──────── SUPPLIED RECORDS ────────
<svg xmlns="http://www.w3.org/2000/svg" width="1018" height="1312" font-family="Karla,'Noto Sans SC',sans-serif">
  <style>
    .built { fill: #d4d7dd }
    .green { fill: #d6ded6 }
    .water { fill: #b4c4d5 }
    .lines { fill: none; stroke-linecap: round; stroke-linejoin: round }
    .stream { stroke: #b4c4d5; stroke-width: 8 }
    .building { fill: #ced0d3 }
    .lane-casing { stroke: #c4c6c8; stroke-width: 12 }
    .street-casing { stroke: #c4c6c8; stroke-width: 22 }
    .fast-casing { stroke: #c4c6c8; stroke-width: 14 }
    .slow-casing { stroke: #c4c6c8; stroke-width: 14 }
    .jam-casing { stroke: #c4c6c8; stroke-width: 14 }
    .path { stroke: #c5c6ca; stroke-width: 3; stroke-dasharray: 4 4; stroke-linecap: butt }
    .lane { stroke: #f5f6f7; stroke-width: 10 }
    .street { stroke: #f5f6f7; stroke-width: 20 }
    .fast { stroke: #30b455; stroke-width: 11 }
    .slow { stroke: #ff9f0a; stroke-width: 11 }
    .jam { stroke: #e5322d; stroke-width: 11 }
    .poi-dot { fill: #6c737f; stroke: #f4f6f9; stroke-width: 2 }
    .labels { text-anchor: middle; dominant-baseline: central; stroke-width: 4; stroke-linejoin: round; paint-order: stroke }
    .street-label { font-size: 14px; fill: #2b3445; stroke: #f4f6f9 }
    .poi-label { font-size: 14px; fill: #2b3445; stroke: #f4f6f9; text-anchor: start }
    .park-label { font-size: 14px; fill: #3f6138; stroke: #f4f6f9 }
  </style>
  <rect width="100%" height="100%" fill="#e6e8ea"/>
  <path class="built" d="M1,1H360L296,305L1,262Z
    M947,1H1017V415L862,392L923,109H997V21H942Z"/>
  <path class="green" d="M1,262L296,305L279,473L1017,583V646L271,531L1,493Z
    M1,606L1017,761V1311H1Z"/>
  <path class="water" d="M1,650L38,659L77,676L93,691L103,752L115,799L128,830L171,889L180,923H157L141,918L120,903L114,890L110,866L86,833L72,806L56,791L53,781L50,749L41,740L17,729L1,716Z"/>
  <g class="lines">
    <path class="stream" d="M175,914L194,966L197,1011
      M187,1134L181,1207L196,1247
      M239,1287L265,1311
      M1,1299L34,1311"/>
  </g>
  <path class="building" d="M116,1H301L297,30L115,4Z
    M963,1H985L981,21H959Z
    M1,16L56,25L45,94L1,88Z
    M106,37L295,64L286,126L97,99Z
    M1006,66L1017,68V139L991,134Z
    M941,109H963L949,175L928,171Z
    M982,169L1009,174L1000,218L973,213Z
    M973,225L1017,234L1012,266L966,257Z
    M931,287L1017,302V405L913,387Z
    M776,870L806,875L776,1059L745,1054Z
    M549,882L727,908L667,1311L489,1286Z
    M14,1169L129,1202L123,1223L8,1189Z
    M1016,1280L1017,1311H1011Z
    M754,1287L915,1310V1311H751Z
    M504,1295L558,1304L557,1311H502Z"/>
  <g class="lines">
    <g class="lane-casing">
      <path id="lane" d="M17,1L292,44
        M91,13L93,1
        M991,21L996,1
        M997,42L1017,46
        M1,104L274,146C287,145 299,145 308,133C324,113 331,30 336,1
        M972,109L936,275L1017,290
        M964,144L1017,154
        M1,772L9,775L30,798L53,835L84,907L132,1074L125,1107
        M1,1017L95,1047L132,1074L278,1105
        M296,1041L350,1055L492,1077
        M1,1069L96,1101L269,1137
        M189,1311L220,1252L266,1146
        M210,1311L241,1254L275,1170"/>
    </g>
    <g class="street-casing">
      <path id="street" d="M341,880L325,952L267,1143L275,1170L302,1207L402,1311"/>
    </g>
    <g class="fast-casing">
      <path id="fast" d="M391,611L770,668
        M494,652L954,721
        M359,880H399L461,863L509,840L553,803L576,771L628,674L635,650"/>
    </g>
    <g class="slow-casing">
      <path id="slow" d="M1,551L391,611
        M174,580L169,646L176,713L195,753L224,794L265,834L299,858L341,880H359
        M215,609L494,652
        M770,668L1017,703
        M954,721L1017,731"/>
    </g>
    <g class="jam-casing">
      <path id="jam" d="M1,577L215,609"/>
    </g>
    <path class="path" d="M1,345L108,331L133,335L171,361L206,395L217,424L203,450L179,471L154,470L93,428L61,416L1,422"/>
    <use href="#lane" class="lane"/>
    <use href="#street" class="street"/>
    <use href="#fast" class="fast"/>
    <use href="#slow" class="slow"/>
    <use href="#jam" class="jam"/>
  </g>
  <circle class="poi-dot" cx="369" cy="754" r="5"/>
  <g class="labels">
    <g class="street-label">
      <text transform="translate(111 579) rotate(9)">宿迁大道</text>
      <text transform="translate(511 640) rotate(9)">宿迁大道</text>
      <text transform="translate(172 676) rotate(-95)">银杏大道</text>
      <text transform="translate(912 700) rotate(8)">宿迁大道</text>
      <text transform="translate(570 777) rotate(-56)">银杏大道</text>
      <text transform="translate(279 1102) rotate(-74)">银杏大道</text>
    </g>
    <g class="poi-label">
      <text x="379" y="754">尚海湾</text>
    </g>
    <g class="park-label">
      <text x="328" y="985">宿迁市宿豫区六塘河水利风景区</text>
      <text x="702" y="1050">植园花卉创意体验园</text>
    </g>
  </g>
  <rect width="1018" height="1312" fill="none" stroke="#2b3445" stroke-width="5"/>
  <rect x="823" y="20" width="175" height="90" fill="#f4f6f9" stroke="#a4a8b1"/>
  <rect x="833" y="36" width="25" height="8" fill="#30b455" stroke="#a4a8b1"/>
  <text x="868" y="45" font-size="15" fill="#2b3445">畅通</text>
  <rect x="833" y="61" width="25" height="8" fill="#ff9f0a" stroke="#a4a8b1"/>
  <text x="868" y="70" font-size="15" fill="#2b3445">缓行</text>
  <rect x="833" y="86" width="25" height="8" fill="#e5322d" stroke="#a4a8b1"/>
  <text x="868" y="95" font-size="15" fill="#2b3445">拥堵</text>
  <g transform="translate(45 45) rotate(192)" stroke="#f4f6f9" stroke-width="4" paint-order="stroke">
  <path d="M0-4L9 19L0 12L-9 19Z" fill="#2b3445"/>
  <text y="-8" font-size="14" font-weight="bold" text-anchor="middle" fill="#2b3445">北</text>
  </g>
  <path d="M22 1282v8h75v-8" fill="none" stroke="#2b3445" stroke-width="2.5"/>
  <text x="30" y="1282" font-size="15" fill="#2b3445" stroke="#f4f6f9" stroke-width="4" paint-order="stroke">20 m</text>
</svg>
────────
(WORK REQUEST): Your reply must be a faithful copy of each entry above.

(EXERCISE SOLUTION):
<svg xmlns="http://www.w3.org/2000/svg" width="1018" height="1312" font-family="Karla,'Noto Sans SC',sans-serif">
  <style>
    .built { fill: #d4d7dd }
    .green { fill: #d6ded6 }
    .water { fill: #b4c4d5 }
    .lines { fill: none; stroke-linecap: round; stroke-linejoin: round }
    .stream { stroke: #b4c4d5; stroke-width: 8 }
    .building { fill: #ced0d3 }
    .lane-casing { stroke: #c4c6c8; stroke-width: 12 }
    .street-casing { stroke: #c4c6c8; stroke-width: 22 }
    .fast-casing { stroke: #c4c6c8; stroke-width: 14 }
    .slow-casing { stroke: #c4c6c8; stroke-width: 14 }
    .jam-casing { stroke: #c4c6c8; stroke-width: 14 }
    .path { stroke: #c5c6ca; stroke-width: 3; stroke-dasharray: 4 4; stroke-linecap: butt }
    .lane { stroke: #f5f6f7; stroke-width: 10 }
    .street { stroke: #f5f6f7; stroke-width: 20 }
    .fast { stroke: #30b455; stroke-width: 11 }
    .slow { stroke: #ff9f0a; stroke-width: 11 }
    .jam { stroke: #e5322d; stroke-width: 11 }
    .poi-dot { fill: #6c737f; stroke: #f4f6f9; stroke-width: 2 }
    .labels { text-anchor: middle; dominant-baseline: central; stroke-width: 4; stroke-linejoin: round; paint-order: stroke }
    .street-label { font-size: 14px; fill: #2b3445; stroke: #f4f6f9 }
    .poi-label { font-size: 14px; fill: #2b3445; stroke: #f4f6f9; text-anchor: start }
    .park-label { font-size: 14px; fill: #3f6138; stroke: #f4f6f9 }
  </style>
  <rect width="100%" height="100%" fill="#e6e8ea"/>
  <path class="built" d="M1,1H360L296,305L1,262Z
    M947,1H1017V415L862,392L923,109H997V21H942Z"/>
  <path class="green" d="M1,262L296,305L279,473L1017,583V646L271,531L1,493Z
    M1,606L1017,761V1311H1Z"/>
  <path class="water" d="M1,650L38,659L77,676L93,691L103,752L115,799L128,830L171,889L180,923H157L141,918L120,903L114,890L110,866L86,833L72,806L56,791L53,781L50,749L41,740L17,729L1,716Z"/>
  <g class="lines">
    <path class="stream" d="M175,914L194,966L197,1011
      M187,1134L181,1207L196,1247
      M239,1287L265,1311
      M1,1299L34,1311"/>
  </g>
  <path class="building" d="M116,1H301L297,30L115,4Z
    M963,1H985L981,21H959Z
    M1,16L56,25L45,94L1,88Z
    M106,37L295,64L286,126L97,99Z
    M1006,66L1017,68V139L991,134Z
    M941,109H963L949,175L928,171Z
    M982,169L1009,174L1000,218L973,213Z
    M973,225L1017,234L1012,266L966,257Z
    M931,287L1017,302V405L913,387Z
    M776,870L806,875L776,1059L745,1054Z
    M549,882L727,908L667,1311L489,1286Z
    M14,1169L129,1202L123,1223L8,1189Z
    M1016,1280L1017,1311H1011Z
    M754,1287L915,1310V1311H751Z
    M504,1295L558,1304L557,1311H502Z"/>
  <g class="lines">
    <g class="lane-casing">
      <path id="lane" d="M17,1L292,44
        M91,13L93,1
        M991,21L996,1
        M997,42L1017,46
        M1,104L274,146C287,145 299,145 308,133C324,113 331,30 336,1
        M972,109L936,275L1017,290
        M964,144L1017,154
        M1,772L9,775L30,798L53,835L84,907L132,1074L125,1107
        M1,1017L95,1047L132,1074L278,1105
        M296,1041L350,1055L492,1077
        M1,1069L96,1101L269,1137
        M189,1311L220,1252L266,1146
        M210,1311L241,1254L275,1170"/>
    </g>
    <g class="street-casing">
      <path id="street" d="M341,880L325,952L267,1143L275,1170L302,1207L402,1311"/>
    </g>
    <g class="fast-casing">
      <path id="fast" d="M391,611L770,668
        M494,652L954,721
        M359,880H399L461,863L509,840L553,803L576,771L628,674L635,650"/>
    </g>
    <g class="slow-casing">
      <path id="slow" d="M1,551L391,611
        M174,580L169,646L176,713L195,753L224,794L265,834L299,858L341,880H359
        M215,609L494,652
        M770,668L1017,703
        M954,721L1017,731"/>
    </g>
    <g class="jam-casing">
      <path id="jam" d="M1,577L215,609"/>
    </g>
    <path class="path" d="M1,345L108,331L133,335L171,361L206,395L217,424L203,450L179,471L154,470L93,428L61,416L1,422"/>
    <use href="#lane" class="lane"/>
    <use href="#street" class="street"/>
    <use href="#fast" class="fast"/>
    <use href="#slow" class="slow"/>
    <use href="#jam" class="jam"/>
  </g>
  <circle class="poi-dot" cx="369" cy="754" r="5"/>
  <g class="labels">
    <g class="street-label">
      <text transform="translate(111 579) rotate(9)">宿迁大道</text>
      <text transform="translate(511 640) rotate(9)">宿迁大道</text>
      <text transform="translate(172 676) rotate(-95)">银杏大道</text>
      <text transform="translate(912 700) rotate(8)">宿迁大道</text>
      <text transform="translate(570 777) rotate(-56)">银杏大道</text>
      <text transform="translate(279 1102) rotate(-74)">银杏大道</text>
    </g>
    <g class="poi-label">
      <text x="379" y="754">尚海湾</text>
    </g>
    <g class="park-label">
      <text x="328" y="985">宿迁市宿豫区六塘河水利风景区</text>
      <text x="702" y="1050">植园花卉创意体验园</text>
    </g>
  </g>
  <rect width="1018" height="1312" fill="none" stroke="#2b3445" stroke-width="5"/>
  <rect x="823" y="20" width="175" height="90" fill="#f4f6f9" stroke="#a4a8b1"/>
  <rect x="833" y="36" width="25" height="8" fill="#30b455" stroke="#a4a8b1"/>
  <text x="868" y="45" font-size="15" fill="#2b3445">畅通</text>
  <rect x="833" y="61" width="25" height="8" fill="#ff9f0a" stroke="#a4a8b1"/>
  <text x="868" y="70" font-size="15" fill="#2b3445">缓行</text>
  <rect x="833" y="86" width="25" height="8" fill="#e5322d" stroke="#a4a8b1"/>
  <text x="868" y="95" font-size="15" fill="#2b3445">拥堵</text>
  <g transform="translate(45 45) rotate(192)" stroke="#f4f6f9" stroke-width="4" paint-order="stroke">
  <path d="M0-4L9 19L0 12L-9 19Z" fill="#2b3445"/>
  <text y="-8" font-size="14" font-weight="bold" text-anchor="middle" fill="#2b3445">北</text>
  </g>
  <path d="M22 1282v8h75v-8" fill="none" stroke="#2b3445" stroke-width="2.5"/>
  <text x="30" y="1282" font-size="15" fill="#2b3445" stroke="#f4f6f9" stroke-width="4" paint-order="stroke">20 m</text>
</svg>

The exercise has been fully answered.